BRONFRAGMENT:
ECLI:NL:GHSHE:2024:4078

Gerechtshof 's-Hertogenbosch

Datum uitspraak
18 december 2024
Publicatiedatum
18 december 2024
Zaaknummer
22/1793
Instantie
Gerechtshof 's-Hertogenbosch
Type
Uitspraak
Procedures
  • Hoger beroep
Vindplaatsen
  • Rechtspraak.nl
AI samenvatting door LexboostAutomatisch gegenereerd

Hoger beroep inzake aanslag inkomstenbelasting en premie volksverzekeringen voor Rijnvarende met werkzaamheden in Luxemburg en Bulgarije

In deze zaak gaat het om een hoger beroep van belanghebbende tegen de uitspraak van de rechtbank Zeeland-West-Brabant over de aanslag inkomstenbelasting en premie volksverzekeringen (IB/PVV) voor het jaar 2015. Belanghebbende, die in 2015 voor een Luxemburgse en een Bulgaarse werkgever op een binnenvaartschip werkte, betwistte de verplichting tot verzekering en premieplicht in Nederland. Het Gerechtshof 's-Hertogenbosch oordeelde dat Nederland zijn recht op sociale verzekering had weggegeven aan Luxemburg door de Rijnvarendenovereenkomst. Belanghebbende had geen recht op aftrek ter voorkoming van dubbele belasting voor het Bulgaarse inkomen, omdat de werkzaamheden daar niet in Bulgarije waren uitgeoefend. De inspecteur had het inkomen uit Luxemburg te hoog vastgesteld, wat leidde tot een vermindering van het belastbaar inkomen. Het hof verklaarde het hoger beroep gegrond, vernietigde de uitspraak van de rechtbank, en kende belanghebbende een schadevergoeding toe wegens overschrijding van de redelijke termijn.

[Records uit een dataset]

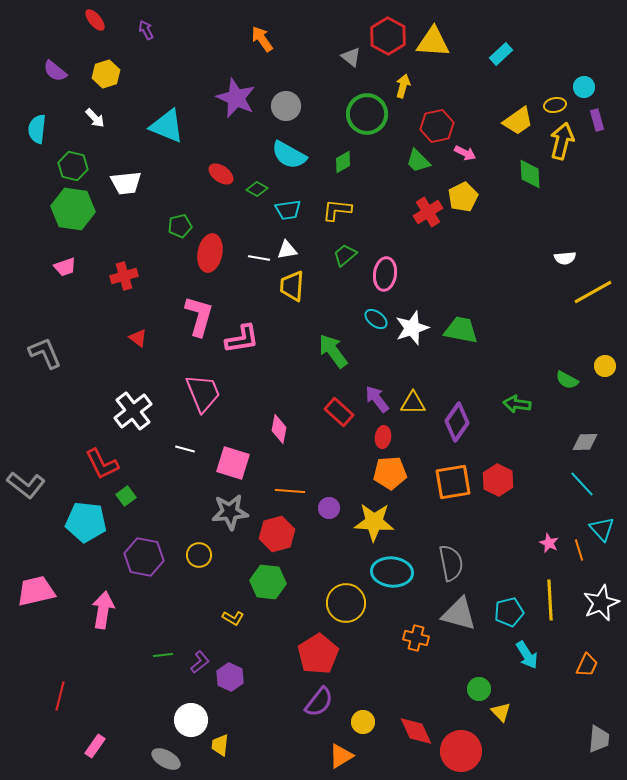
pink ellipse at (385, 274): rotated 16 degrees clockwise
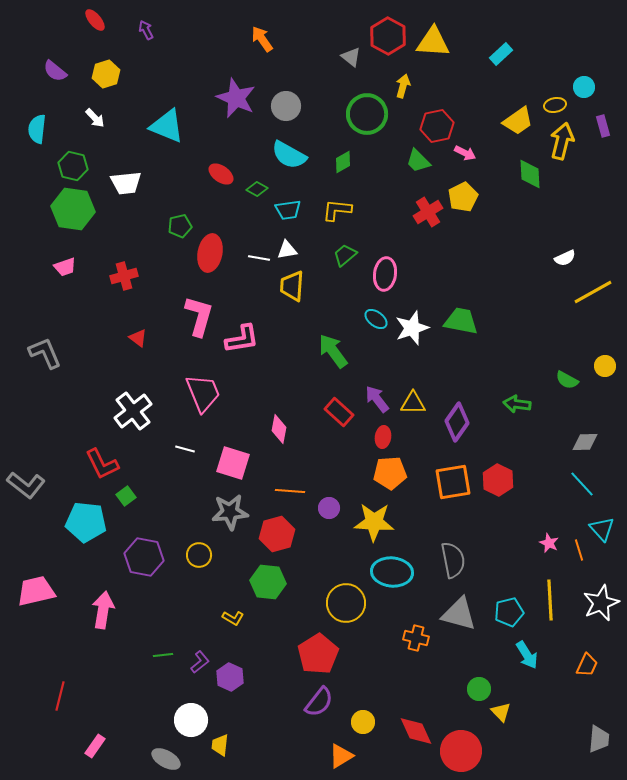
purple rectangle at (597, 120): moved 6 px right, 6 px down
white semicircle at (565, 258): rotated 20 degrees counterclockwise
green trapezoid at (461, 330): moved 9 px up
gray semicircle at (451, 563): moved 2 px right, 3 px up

OPDRACHTEN:
1 – Leg in één tot drie zinnen uit waarom de belanghebbende volgens het bronfragment over de Rijnvarende geen aftrek ter voorkoming van dubbele belasting kreeg voor het Bulgaarse inkomen.
2 – Ga verder met het bronfragment over de Rijnvarende en begin na de laatste zin.
De items komen uit een andere bron dan het bronfragment.

ANTWOORDEN:
1 – De belanghebbende had voor het Bulgaarse inkomen geen recht op aftrek ter voorkoming van dubbele belasting. De werkzaamheden voor de Bulgaarse werkgever waren namelijk niet in Bulgarije uitgeoefend.

2 –
Uitspraak

GERECHTSHOF ’s-HERTOGENBOSCH

Team belastingrecht
Meervoudige Belastingkamer
Nummer: 22/1793
Uitspraak op het hoger beroep van
[belanghebbende] ,
wonend in [woonplaats] ,
hierna: belanghebbende,
tegen de uitspraak van de rechtbank Zeeland-West-Brabant (hierna: de rechtbank) van 27 oktober 2022, nummer BRE 18/5416, in het geding tussen belanghebbende en
de inspecteur van de Belastingdienst,
hierna: de inspecteur,
en
de Staat (de minister van Justitie en Veiligheid),
hierna: de minister.

1.Ontstaan en loop van het geding

1.1.
De inspecteur heeft de aanslag inkomstenbelasting en premie volksverzekeringen (hierna: IB/PVV) 2015 (hierna: de aanslag) opgelegd. Tevens is bij beschikking belastingrente in rekening gebracht.
1.2.
Belanghebbende heeft bezwaar gemaakt. De inspecteur heeft uitspraak op bezwaar gedaan en het bezwaar gegrond verklaard.
1.3.
Belanghebbende heeft tegen deze uitspraak beroep ingesteld bij de rechtbank. De rechtbank heeft het beroep ongegrond verklaard.
1.4.
Belanghebbende heeft tegen de uitspraak van de rechtbank hoger beroep ingesteld bij het hof. De inspecteur heeft een verweerschrift ingediend.
1.5.
Partijen hebben vóór de zitting nadere stukken ingediend. Deze stukken zijn doorgestuurd naar de andere partij.
1.6.
De zitting heeft plaatsgevonden op 7 november 2024 in ’s-Hertogenbosch. Daar zijn verschenen, namens belanghebbende [gemachtigde] en, namens de inspecteur, [inspecteur 1] en [inspecteur 2] .
1.7.
Belanghebbende heeft tijdens de zitting exemplaren van een pleitnota overgelegd aan het hof en aan de andere partij.
1.8.
Het hof heeft aan het einde van de zitting het onderzoek gesloten.
1.9.
Van de zitting is een proces-verbaal opgemaakt, dat gelijktijdig met de uitspraak in Mijn Rechtspraak wordt geplaatst dan wel aan partijen wordt verzonden.

2.Feiten

2.1.
Belanghebbende heeft in 2015 de Nederlandse nationaliteit en nog niet de leeftijd van 65 jaar bereikt. Belanghebbende is in 2015 het gehele jaar woonachtig in Nederland.
2.2.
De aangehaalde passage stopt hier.